А Веру Виктор сразу пообещал подвезти в Заозерье, которое было последней его точкой на сегодня. Уазик чихнул остывшим движком, дернул и понесся вниз, к перекрестку. Потом налево по трассе мимо опустевших дачных поселков и маленьких, на два-три дома, деревушек, где и остановки-то автобусной не было никогда.
Заозерье в центре было немного похоже на Гайву, как почти всегда похожи микрорайоны одного и того же города. Такие же трех и пятиэтажные кирпичные и блочные дома, раскидистые тополя между ними, огороженные низенькими самодельными заборчиками клумбы с засохшими цветами. А чуть в сторону от центральной улицы шагнешь - самая обычная деревня с нахмуренными старыми домами, высокими заборами и сараями с проваленными спинами-крышами.
– Дальше я пешком,- сказала Вера, дергая ручку вниз..
– Мы тут прокатимся чуток и вернемся. Будем ждать,- глянул на часы Кудряшов,- в течение получаса. Выйди, махни, что все в порядке, мол. И не вздумай лезть куда-нибудь в темноту в одиночку. Скоро вечер, а у нас не принято по ночам-вечерам поодиночке шляться. Понятно?
– Да-да,- кивала Вера, почти не слушая. Ее тянуло туда, чуть вверх по улице, направо и прямо. Там ждали ее единственные родные люди на Земле. К ним она пробиралась пешком и на попутках, пока еще подбирали, пока не начались первые посты на подходах к Зоне. Ей же, в принципе, ничего и не надо. Только дойти, стукнуть в дверь, обняться, постоять так минутку... А потом можно и в ванную - у них газовая колонка, а газ, говорили, не отключали. Значит, вода горячая будет. А потом - за праздничный стол по случаю возвращения. И говорить, говорить, говорить до самой ночи, когда на улице тишина, только глухо взлаивают изредка собаки... А на кухне тепло. И запахи домашние.
...
Когда уазик, сделав свой круг по окраинам, вернулся на площадь, где раньше отстаивались городские автобусы, Вера сидела под козырьком автобусной остановки. Легкий ветер шевелил растрепанные волосы. Она не плакала. Или, может быть, уже выплакалась, но по лицу ничего не было заметно. Увидев подъезжающую машину, спокойно встала и закинула за спину свой рюкзак.
– Ну, что?
– А тут никого нет. Во всем Заозерье никого нет,- ответила она и потянула ручку задней двери.

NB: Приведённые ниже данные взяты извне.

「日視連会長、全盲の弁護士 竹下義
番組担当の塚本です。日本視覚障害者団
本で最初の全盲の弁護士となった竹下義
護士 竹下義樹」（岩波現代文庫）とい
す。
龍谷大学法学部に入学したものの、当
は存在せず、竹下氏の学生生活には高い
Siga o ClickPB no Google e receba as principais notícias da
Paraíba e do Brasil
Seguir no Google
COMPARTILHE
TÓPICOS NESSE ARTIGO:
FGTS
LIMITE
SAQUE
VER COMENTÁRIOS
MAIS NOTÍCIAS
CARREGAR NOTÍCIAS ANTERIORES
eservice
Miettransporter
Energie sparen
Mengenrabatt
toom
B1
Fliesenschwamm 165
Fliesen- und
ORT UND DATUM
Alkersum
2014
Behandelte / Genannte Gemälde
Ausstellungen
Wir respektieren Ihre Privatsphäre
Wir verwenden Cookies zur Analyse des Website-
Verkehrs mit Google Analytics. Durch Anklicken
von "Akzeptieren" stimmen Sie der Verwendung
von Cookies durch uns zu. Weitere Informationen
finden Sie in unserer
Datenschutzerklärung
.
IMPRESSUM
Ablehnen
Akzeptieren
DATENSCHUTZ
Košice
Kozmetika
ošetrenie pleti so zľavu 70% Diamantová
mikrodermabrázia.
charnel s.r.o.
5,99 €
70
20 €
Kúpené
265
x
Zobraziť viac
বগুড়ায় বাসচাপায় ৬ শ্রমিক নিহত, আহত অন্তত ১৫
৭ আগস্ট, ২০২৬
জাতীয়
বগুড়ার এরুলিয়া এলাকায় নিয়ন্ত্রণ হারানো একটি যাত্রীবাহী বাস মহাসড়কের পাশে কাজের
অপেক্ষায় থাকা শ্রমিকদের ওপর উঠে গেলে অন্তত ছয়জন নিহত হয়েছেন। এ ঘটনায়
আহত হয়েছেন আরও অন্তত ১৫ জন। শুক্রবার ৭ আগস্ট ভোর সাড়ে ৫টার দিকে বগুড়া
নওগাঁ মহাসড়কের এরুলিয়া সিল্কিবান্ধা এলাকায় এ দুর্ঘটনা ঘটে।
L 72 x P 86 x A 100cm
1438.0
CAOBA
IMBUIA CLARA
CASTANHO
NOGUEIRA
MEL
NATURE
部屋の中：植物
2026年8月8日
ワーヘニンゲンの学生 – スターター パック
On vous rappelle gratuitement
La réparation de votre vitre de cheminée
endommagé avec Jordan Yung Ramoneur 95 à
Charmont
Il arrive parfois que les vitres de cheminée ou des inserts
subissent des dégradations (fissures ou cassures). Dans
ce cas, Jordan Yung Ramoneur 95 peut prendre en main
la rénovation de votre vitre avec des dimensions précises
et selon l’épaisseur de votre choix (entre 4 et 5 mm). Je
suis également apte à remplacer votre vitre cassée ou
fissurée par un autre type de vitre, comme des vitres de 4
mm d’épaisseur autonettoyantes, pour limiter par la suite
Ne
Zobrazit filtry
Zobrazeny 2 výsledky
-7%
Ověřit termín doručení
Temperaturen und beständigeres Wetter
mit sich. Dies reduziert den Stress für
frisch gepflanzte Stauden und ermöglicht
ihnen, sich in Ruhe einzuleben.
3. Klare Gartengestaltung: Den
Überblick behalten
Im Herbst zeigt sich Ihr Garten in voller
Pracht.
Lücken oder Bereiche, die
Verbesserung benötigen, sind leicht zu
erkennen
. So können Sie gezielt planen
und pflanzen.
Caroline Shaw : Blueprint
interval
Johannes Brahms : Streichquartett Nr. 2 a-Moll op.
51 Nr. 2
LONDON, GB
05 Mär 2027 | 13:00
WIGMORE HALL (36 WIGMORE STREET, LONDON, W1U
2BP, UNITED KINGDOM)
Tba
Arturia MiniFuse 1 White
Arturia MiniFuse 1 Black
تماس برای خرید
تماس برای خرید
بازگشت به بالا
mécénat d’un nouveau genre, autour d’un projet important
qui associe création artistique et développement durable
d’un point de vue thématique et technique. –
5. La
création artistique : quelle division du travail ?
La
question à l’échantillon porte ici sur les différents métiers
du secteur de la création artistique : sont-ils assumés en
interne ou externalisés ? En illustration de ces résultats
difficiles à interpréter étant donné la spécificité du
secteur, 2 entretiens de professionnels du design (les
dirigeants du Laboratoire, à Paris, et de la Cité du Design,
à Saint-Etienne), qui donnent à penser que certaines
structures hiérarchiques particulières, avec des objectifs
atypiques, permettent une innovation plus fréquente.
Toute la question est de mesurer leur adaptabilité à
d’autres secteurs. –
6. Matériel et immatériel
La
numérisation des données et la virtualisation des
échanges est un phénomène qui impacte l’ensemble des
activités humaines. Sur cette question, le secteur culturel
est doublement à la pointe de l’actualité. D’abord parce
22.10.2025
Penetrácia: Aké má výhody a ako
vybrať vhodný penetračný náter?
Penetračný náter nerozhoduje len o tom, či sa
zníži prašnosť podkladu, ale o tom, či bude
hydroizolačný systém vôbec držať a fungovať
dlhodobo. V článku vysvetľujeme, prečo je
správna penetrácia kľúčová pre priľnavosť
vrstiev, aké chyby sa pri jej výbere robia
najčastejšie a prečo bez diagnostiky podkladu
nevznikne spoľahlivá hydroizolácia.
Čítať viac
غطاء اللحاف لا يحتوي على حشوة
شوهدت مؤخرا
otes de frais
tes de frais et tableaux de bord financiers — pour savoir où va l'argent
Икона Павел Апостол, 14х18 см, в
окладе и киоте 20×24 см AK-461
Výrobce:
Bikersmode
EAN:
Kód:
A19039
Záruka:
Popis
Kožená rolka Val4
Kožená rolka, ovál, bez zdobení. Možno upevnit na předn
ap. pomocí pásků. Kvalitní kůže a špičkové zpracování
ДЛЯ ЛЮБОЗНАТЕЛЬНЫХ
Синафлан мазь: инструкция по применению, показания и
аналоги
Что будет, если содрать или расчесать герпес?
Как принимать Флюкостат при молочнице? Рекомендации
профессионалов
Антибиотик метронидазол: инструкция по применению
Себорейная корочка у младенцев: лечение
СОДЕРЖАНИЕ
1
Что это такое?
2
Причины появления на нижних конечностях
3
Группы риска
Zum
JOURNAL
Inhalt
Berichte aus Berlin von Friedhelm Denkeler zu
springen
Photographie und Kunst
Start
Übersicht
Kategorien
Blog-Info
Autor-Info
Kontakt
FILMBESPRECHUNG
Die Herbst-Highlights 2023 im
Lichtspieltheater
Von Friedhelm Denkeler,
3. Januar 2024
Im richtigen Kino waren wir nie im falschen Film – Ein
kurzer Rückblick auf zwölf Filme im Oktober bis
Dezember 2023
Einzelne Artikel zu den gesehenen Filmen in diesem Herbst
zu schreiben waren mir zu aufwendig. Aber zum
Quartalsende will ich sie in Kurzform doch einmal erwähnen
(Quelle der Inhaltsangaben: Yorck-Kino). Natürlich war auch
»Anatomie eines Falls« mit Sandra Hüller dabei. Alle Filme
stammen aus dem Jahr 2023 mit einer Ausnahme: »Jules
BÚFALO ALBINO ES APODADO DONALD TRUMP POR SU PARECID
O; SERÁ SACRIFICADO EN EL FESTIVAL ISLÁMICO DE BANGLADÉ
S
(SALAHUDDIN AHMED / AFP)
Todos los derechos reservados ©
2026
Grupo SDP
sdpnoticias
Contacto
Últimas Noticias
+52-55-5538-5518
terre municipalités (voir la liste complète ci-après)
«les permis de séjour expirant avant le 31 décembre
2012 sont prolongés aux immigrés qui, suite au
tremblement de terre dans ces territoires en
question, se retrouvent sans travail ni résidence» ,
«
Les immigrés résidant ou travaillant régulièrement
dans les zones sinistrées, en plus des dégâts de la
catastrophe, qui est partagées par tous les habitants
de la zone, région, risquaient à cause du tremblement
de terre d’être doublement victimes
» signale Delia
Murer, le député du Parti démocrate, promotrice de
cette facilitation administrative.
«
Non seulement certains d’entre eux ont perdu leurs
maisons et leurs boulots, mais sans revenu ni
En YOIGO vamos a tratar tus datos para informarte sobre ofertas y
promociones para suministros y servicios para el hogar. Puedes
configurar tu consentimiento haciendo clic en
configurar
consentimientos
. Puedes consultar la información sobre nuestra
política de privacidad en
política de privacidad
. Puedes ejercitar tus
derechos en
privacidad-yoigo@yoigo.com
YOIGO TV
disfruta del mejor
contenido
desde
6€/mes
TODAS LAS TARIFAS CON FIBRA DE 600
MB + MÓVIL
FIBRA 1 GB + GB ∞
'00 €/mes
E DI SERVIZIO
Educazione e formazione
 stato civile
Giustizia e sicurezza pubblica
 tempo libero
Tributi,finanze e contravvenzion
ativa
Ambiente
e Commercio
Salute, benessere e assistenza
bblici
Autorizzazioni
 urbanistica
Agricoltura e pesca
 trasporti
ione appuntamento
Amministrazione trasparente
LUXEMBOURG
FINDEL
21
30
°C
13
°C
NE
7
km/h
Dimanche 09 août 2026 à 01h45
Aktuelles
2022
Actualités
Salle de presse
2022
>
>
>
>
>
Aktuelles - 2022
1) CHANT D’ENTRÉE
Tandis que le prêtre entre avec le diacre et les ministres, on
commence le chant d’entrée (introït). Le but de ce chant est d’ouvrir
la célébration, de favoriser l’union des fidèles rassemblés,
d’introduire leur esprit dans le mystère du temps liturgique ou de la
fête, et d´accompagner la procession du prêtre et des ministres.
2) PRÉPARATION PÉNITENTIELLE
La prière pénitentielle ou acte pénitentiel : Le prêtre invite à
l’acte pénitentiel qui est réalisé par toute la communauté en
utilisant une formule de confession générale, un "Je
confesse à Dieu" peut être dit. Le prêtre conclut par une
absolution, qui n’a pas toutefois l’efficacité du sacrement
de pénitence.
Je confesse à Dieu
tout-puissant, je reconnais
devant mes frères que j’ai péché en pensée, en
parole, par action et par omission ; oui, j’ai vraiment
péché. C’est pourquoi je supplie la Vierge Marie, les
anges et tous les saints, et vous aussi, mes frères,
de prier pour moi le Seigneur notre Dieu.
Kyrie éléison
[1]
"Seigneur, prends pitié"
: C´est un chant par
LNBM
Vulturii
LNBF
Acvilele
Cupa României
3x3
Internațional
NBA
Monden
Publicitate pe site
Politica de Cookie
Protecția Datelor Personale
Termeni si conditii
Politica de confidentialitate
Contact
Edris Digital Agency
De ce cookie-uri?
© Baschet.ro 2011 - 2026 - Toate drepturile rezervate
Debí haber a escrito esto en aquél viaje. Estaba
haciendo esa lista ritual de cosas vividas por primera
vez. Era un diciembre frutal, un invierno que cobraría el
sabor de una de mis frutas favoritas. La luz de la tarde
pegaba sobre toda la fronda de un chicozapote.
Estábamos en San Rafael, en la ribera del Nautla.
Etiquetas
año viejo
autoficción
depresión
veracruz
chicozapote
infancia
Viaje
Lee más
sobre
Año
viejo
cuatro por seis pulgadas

– Погоди, в середку посадим...
Это страшно, когда вокруг полно народа, а твоих - нет. Этого все и боялись с самого начала. Вот ты есть, есть народ, который суетится, что-то делает. А вот его, твоего знакомого или родного даже - нет. Это страшно.
А когда поселок весь пустой, и нет совсем никаких следов, и листья лежат на тротуарах и на проезжей части - это и не страшно совсем. Это как в кино. А кино, даже самое страшное, все равно придуманное. Там все равно знаешь, что скоро закончится весь этот ужас и кошмар. И главное знаешь - хорошие просто обязаны уцелеть. А хорошие - это свои.
– Никого нет,- еще раз сказала Вера, уже усевшись между двумя плечистыми прапорщиками в камуфляже.- Наверное, все разом снялись и ушли. Искать теперь надо там, за зоной.
– За зоной?- переспросил с интересом Кудряшов.- А у нас ведь из зоны выхода нет - знаешь? Пытались тут пробиться многие - так нет никого из них теперь.
Он обернулся, посмотрел на ее лицо:
– Нет-нет, ты не думай! Никакой там стрельбы, да и никакой запретной зоны еще не было! Просто не дошли они, не доехали. Вот были - и нет их. Мы не знаем до сих пор, почему так получается.
– Но ведь не умерли?
– Нет, конечно, ты даже и не думай! Просто пропали - и все. Как в другое измерение провалились, что ли.
– Как в фантастике?
– Да, как в фантастике.
Виктор подвез ее до ближайшей действующей школы. В коридорах пахло едой. В классах стояли кровати. Усталая - как ее назвать, директриса, что ли - сказала, что помощники им нужны, потому что народа не хватает. Студентка? Очень хорошо. В общем, "поставили на довольствие" Веру.